DATA FOR PROCESSING section start

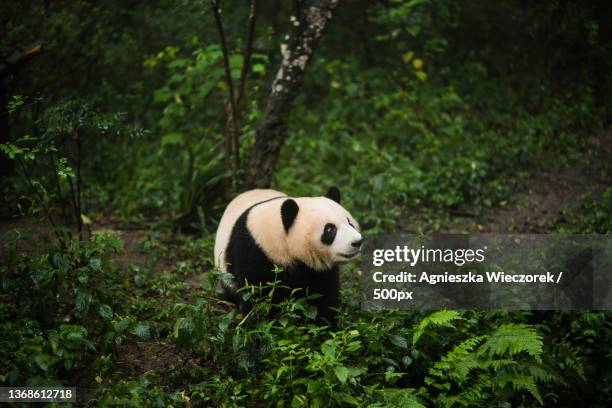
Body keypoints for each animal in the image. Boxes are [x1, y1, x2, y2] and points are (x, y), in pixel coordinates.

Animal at [214, 186, 364, 324]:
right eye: (330, 229)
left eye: (350, 223)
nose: (357, 242)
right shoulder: (252, 250)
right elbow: (256, 295)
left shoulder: (319, 271)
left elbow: (324, 295)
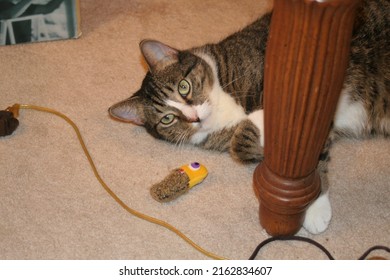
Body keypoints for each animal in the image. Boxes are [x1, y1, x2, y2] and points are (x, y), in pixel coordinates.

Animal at [109, 0, 390, 234]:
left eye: (184, 87)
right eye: (167, 119)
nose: (194, 117)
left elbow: (311, 152)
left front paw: (315, 209)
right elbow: (242, 148)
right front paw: (256, 122)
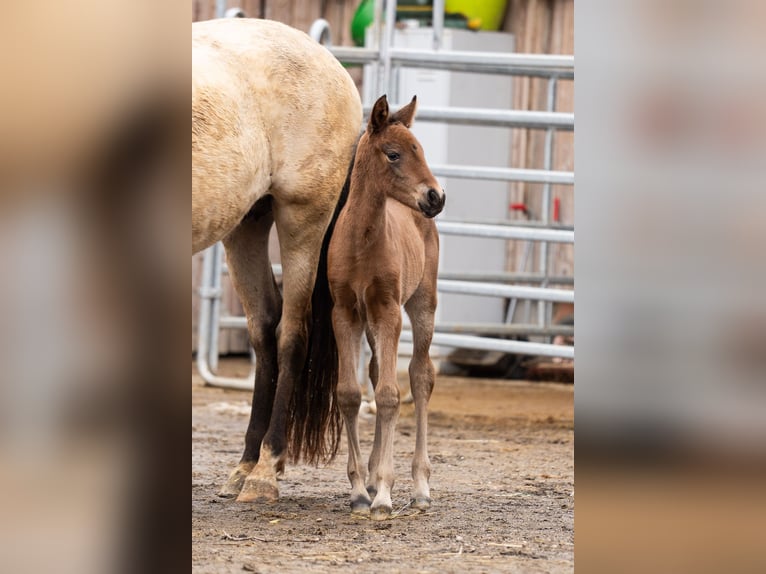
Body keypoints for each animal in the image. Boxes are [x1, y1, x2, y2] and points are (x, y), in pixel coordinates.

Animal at [192, 18, 362, 503]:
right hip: (246, 224)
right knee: (264, 330)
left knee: (290, 335)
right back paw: (246, 464)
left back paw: (265, 471)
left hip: (302, 219)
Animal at [327, 94, 446, 520]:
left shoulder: (389, 309)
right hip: (372, 323)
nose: (436, 197)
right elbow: (351, 393)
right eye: (393, 154)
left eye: (420, 150)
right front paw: (361, 491)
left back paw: (421, 487)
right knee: (379, 373)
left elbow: (391, 396)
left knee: (420, 375)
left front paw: (383, 495)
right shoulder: (345, 312)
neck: (362, 243)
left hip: (423, 303)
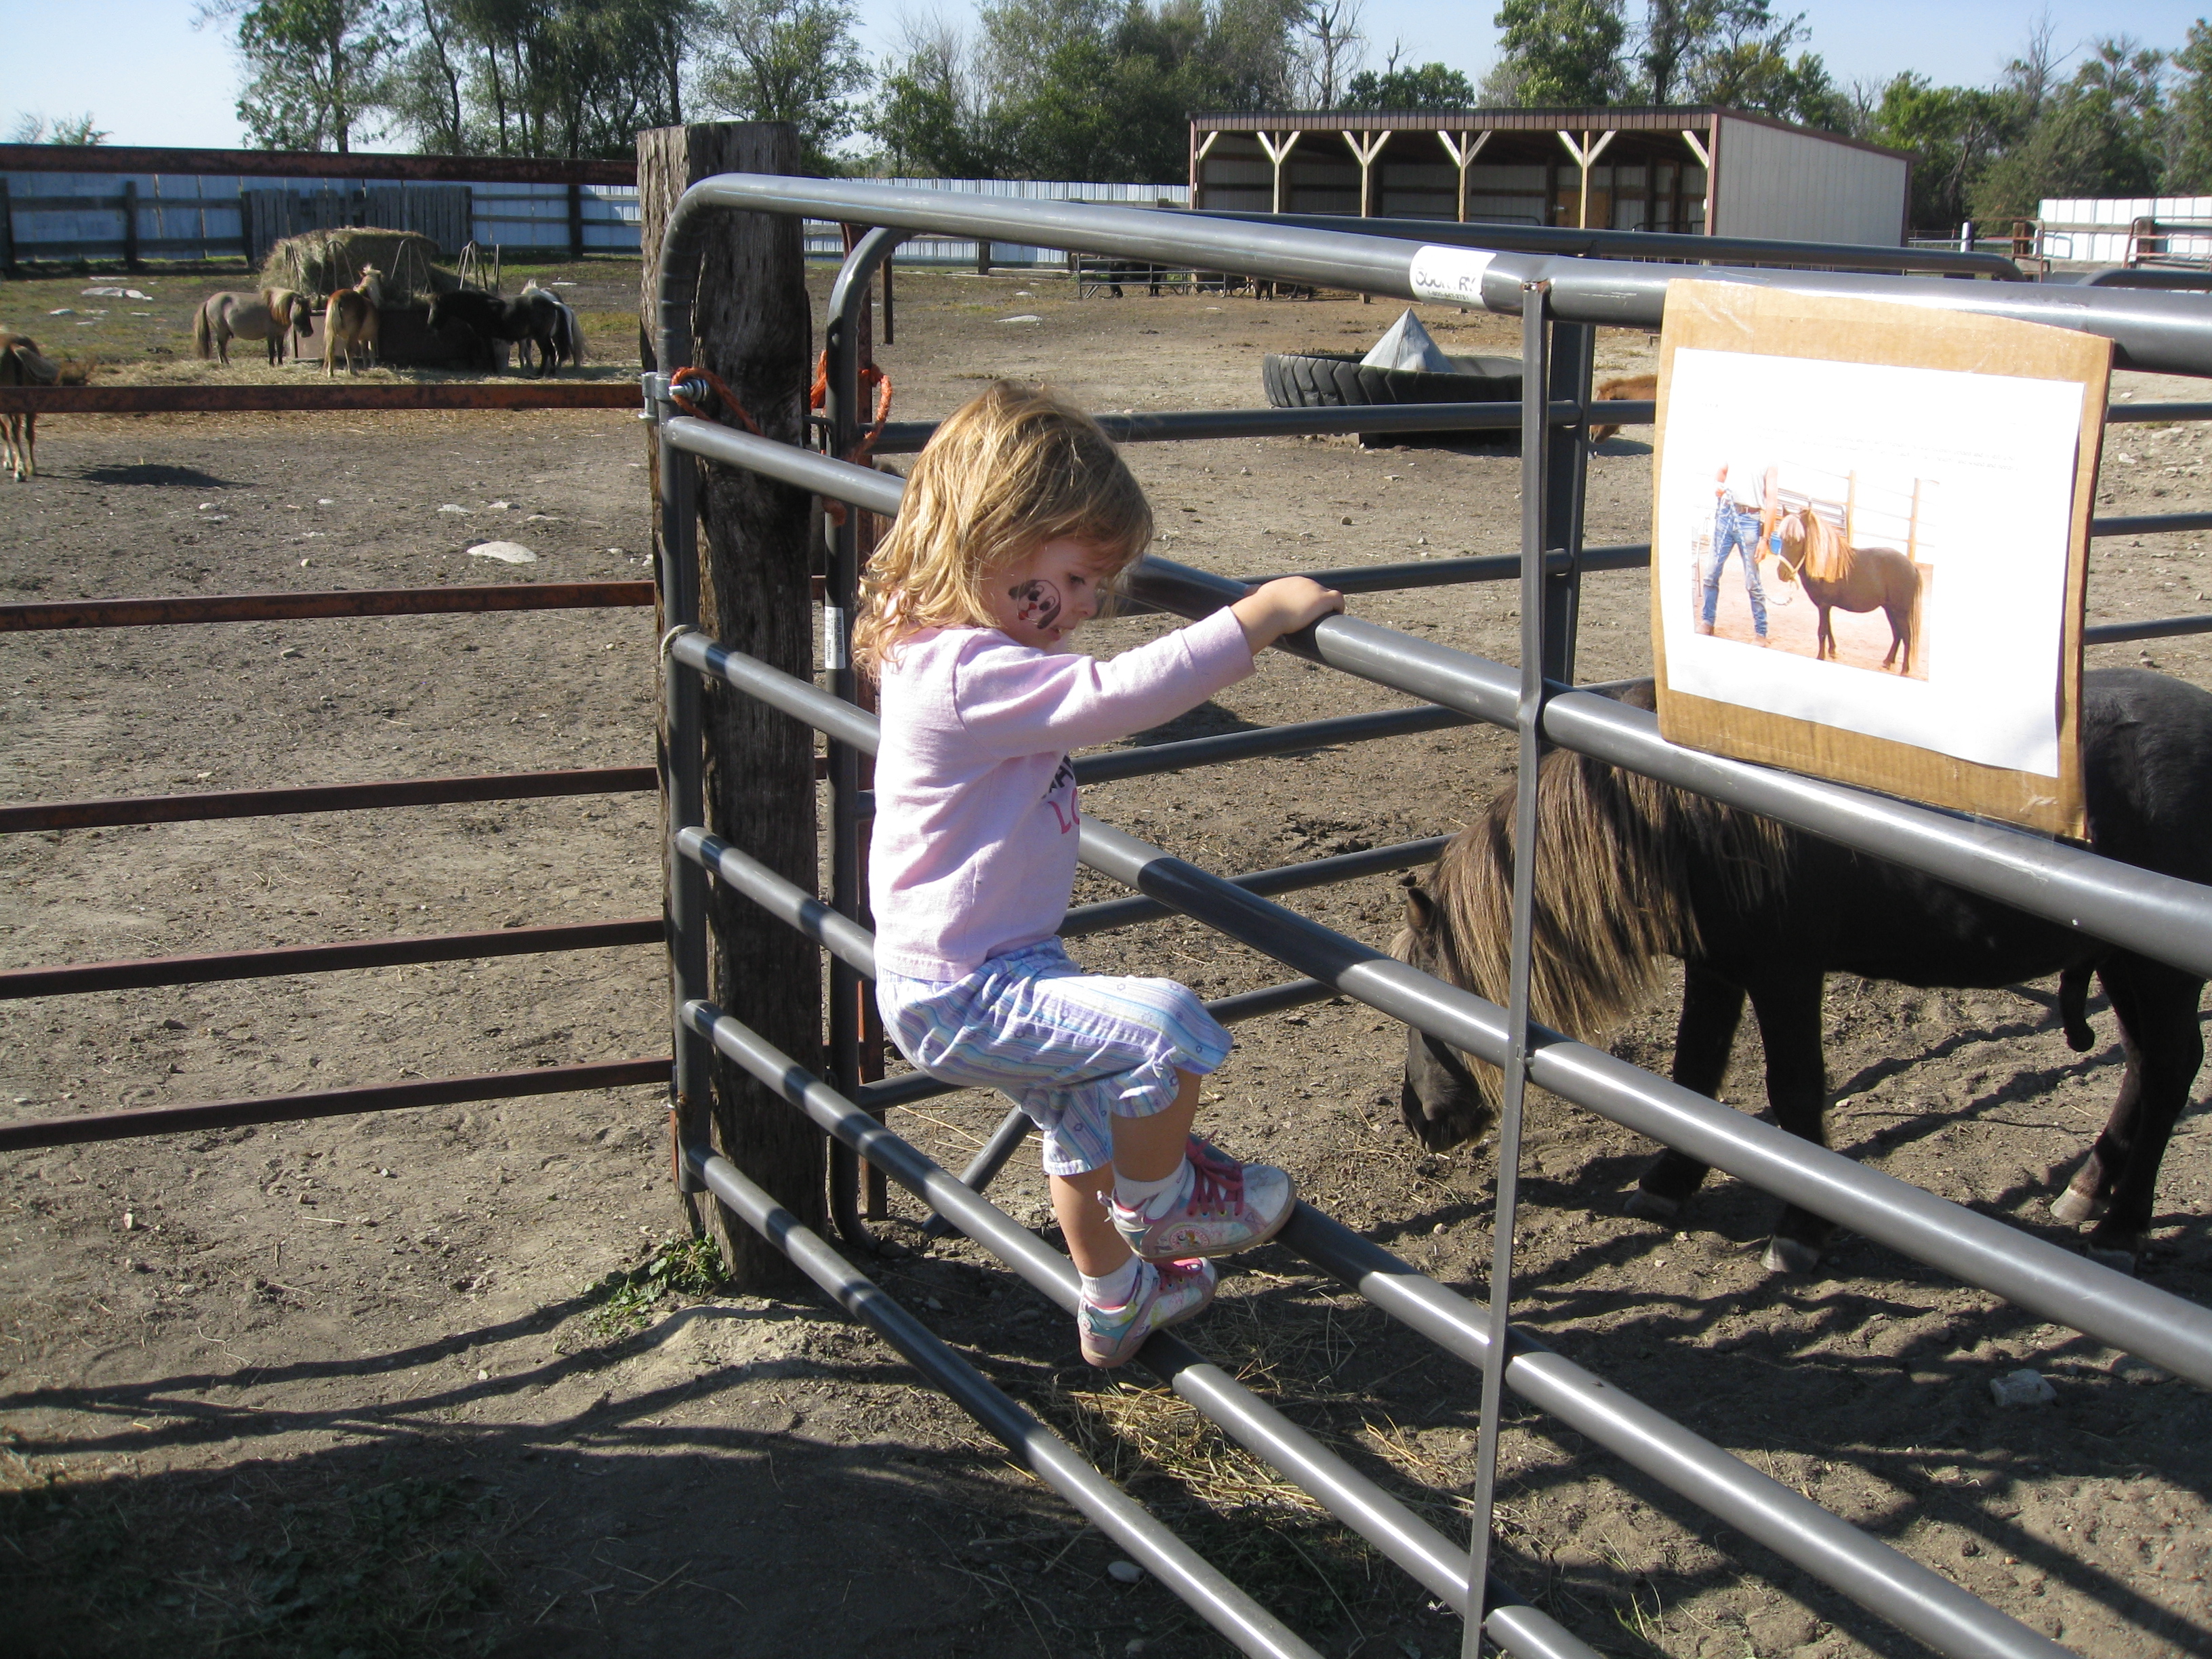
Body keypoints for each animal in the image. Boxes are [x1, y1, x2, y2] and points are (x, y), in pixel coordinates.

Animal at [321, 265, 385, 376]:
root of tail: (339, 298)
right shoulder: (372, 335)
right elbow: (371, 350)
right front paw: (372, 366)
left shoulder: (359, 338)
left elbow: (364, 352)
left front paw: (366, 367)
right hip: (353, 333)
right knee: (348, 349)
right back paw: (353, 371)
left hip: (332, 333)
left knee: (331, 350)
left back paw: (331, 373)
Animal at [1391, 672, 2212, 1278]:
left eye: (1429, 1004)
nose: (1420, 1121)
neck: (1685, 806)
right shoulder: (1717, 968)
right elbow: (1693, 1076)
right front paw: (1667, 1184)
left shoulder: (1785, 973)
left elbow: (1794, 1091)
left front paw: (1803, 1229)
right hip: (2123, 967)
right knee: (2144, 1067)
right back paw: (2087, 1192)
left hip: (2162, 974)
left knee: (2172, 1071)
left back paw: (2123, 1227)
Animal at [1773, 506, 1924, 674]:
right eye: (1781, 538)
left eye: (1798, 541)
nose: (1782, 573)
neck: (1826, 566)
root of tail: (1912, 567)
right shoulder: (1826, 606)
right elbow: (1829, 629)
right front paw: (1832, 652)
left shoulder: (1824, 606)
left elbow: (1822, 631)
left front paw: (1821, 657)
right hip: (1890, 609)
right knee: (1897, 634)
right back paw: (1887, 662)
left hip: (1900, 611)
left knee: (1907, 636)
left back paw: (1904, 670)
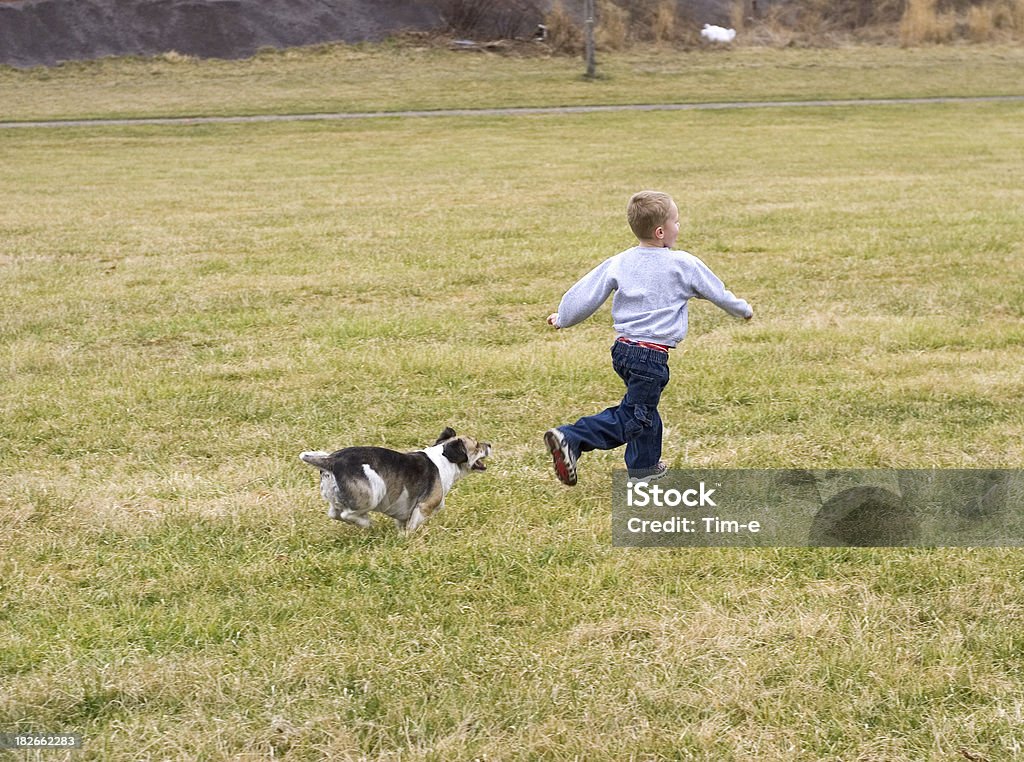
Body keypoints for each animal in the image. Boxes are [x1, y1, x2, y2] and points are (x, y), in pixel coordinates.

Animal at [299, 426, 489, 532]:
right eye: (476, 445)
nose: (490, 444)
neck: (444, 459)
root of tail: (331, 461)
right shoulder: (423, 507)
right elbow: (412, 527)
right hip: (373, 493)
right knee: (348, 513)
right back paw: (366, 523)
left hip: (336, 498)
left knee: (334, 513)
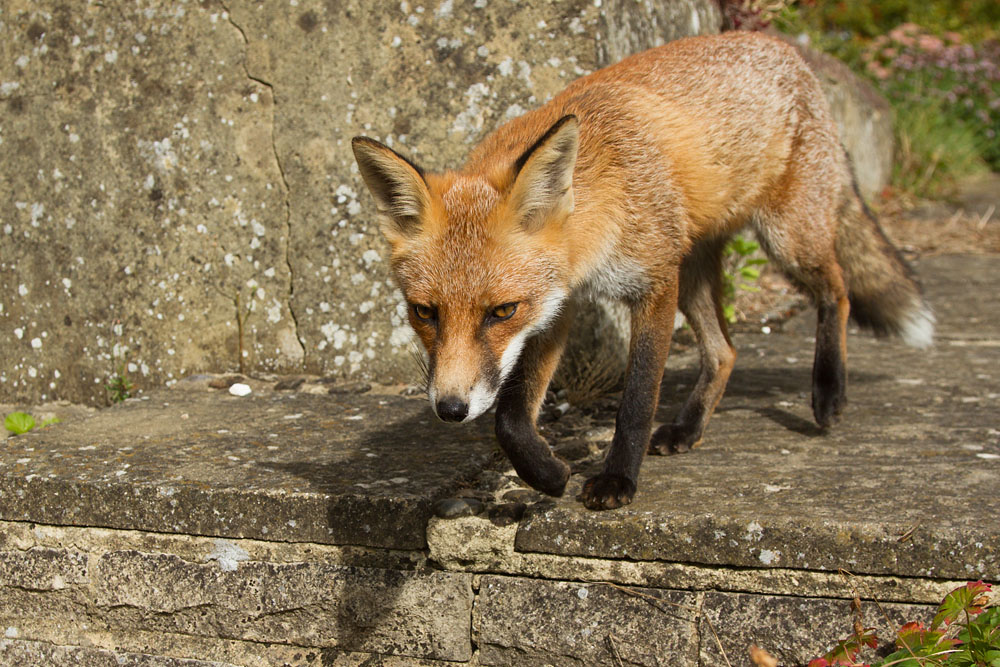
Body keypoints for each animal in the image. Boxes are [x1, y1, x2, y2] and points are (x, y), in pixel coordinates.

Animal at [351, 31, 934, 511]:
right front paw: (548, 475)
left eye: (501, 311)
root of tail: (787, 49)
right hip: (696, 269)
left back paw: (829, 392)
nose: (449, 408)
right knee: (725, 351)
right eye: (423, 312)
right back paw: (687, 428)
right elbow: (510, 418)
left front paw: (616, 480)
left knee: (838, 290)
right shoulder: (558, 304)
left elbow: (635, 400)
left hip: (785, 240)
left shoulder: (652, 285)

DATA FOR PROCESSING section end

_REQUIRED WORK_
Out of the data above, give again only the lines starting at the one holding "left hip: (332, 333)" and ending at the one holding "left knee: (2172, 1071)", unchanged.

_REPLY_
left hip: (332, 333)
left knee: (331, 350)
left back paw: (331, 373)
Animal at [1391, 672, 2212, 1278]:
left eye: (1429, 1004)
nose: (1420, 1121)
neck: (1685, 806)
right shoulder: (1717, 968)
right elbow: (1693, 1076)
right front paw: (1667, 1184)
left shoulder: (1785, 973)
left elbow: (1794, 1091)
left front paw: (1803, 1229)
right hip: (2123, 967)
right knee: (2144, 1067)
right back paw: (2087, 1192)
left hip: (2162, 974)
left knee: (2172, 1071)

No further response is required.